[19] Called more usually by English people Allahabad.
[20] This incident reminds one of Schiller’s ballad—Der Gang nach dem Eisenhammer. (Benfey Panchatantra, Vol. I, p. 320.)
The story of Fridolin in Schiller’s ballad is identical with the story of Fulgentius which is found in the English Gesta Romanorum, see Bohn’s Gesta Romanorum, Introduction, page 1. Douce says that the story is found in Scott’s Tales from the Arabic and Persian, p. 53 and in the Contes devots or Miracles of the Virgin. (Le Grand, Fabliaux, v. 74.) Mr. Collier states upon the authority of M. Boettiger that Schiller founded his ballad upon an Alsatian tradition which he heard at Mannheim. Cp. also the 80th of the Sicilianische Märchen which ends with these words, “Wer gutes thut, wird gutes erhalten.” There is a certain resemblance in this story to that of Equitan in Murie’s lays. See Ellis’s Early English Metrical Romances, pp. 46 and 47. It also resembles the story of Lalitánga extracted from the Kathá Kosha by Professor Nilmani Mukerjea in his Sáhitya Parichaya, Part II, and the conclusion of the story of Damannaka from the same source found in his Part I. The story of Fridolin is also found in Schöppner’s Sagenbuch der Bayerischen Lande, Vol. I, p. 204.
[21] Literally creeper-like.
[22] There is a double meaning here; kshetra means fit recipients as well as field.
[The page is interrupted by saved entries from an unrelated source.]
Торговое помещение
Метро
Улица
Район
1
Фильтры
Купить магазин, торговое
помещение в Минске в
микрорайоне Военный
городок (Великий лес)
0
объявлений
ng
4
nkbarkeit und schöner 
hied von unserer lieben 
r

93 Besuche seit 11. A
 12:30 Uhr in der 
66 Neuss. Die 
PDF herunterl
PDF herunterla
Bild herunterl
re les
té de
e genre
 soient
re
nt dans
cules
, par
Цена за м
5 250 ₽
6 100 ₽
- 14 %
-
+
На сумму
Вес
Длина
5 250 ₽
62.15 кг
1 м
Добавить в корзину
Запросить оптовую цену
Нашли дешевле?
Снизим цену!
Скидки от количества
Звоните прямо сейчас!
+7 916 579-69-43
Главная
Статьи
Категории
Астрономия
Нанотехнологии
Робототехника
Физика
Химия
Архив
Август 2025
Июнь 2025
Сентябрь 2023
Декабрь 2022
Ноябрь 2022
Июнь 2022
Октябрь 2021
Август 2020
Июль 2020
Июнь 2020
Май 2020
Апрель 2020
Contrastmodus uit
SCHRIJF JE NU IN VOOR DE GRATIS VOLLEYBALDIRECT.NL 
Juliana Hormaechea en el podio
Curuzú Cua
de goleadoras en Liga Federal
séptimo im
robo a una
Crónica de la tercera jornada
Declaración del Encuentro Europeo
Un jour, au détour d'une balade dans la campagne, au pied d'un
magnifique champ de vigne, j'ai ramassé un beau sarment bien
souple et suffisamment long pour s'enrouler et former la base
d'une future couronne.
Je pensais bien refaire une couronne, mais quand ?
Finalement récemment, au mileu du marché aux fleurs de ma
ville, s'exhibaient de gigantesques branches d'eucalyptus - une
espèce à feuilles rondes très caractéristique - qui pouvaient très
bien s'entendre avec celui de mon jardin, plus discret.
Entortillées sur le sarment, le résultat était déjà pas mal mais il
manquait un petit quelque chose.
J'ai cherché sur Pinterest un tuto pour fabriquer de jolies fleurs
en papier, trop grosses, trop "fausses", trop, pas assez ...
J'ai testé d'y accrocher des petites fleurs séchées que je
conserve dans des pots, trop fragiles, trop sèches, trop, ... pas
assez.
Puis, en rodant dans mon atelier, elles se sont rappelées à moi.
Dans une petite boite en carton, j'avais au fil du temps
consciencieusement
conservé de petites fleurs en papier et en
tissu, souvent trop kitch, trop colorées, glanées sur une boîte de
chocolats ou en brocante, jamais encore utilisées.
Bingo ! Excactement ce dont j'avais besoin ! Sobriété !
The king no doubt distributed corn.
Book IV.
Chapter XXI.
Victory to the conqueror of obstacles,[1] who marks with a line like the parting of the hair, the principal mountains[2] by the mighty fanning of his ear-flaps, pointing out, as it were, a path of success!
Then Udayana, the king of Vatsa, remaining in Kauśámbí, enjoyed the conquered earth which was under one umbrella; and the happy monarch devolved the care of his empire upon Yaugandharáyaṇa and Rumaṇvat, and addicted himself to pleasure only in the society of Vasantaka. Himself playing on the lute, in the company of the queen Vásavadattá and Padmávatí, he was engaged in a perpetual concert. While the notes of his lyre were married to the soft sweet song of the queens, the rapid movement of his executing finger alone indicated the difference of the sounds. And while the roof of the palace was white with moonlight as with his own glory, he drank wine in plenteous streams as he had swallowed the pride of his enemies[3]; beautiful women brought him, as he sat retired, in vessels of gold, wine flaming with rosy glow,[4] as it were the water of his appointment as ruler in the empire of love; he divided between the two queens the cordial liquor red, delicious, and pellucid, in which danced the reflection of their faces; as he did his own heart, impassioned, enraptured and transparent, in which the same image was found; his eyes were never sated with resting on the faces of those queens, which had the eyebrows arched, and blushed with the rosy hue of love, though envy and anger were far from them; the scene of his banquet, filled with many crystal goblets of wine, gleamed like a lake of white lotuses tinged red with the rising sun. And occasionally, accompanied by huntsmen, clad in a vest dark green as the paláśa tree, he ranged, bow and arrows in hand, the forest full of wild beasts, which was of the same colour as himself. He slew with arrows herds of wild boars besmeared with mud, as the sun disperses with its dense rays the masses of darkness; when he ran towards them, the antelopes fleeing in terror, seemed like the sidelong glances of the quarters previously conquered[5] by him.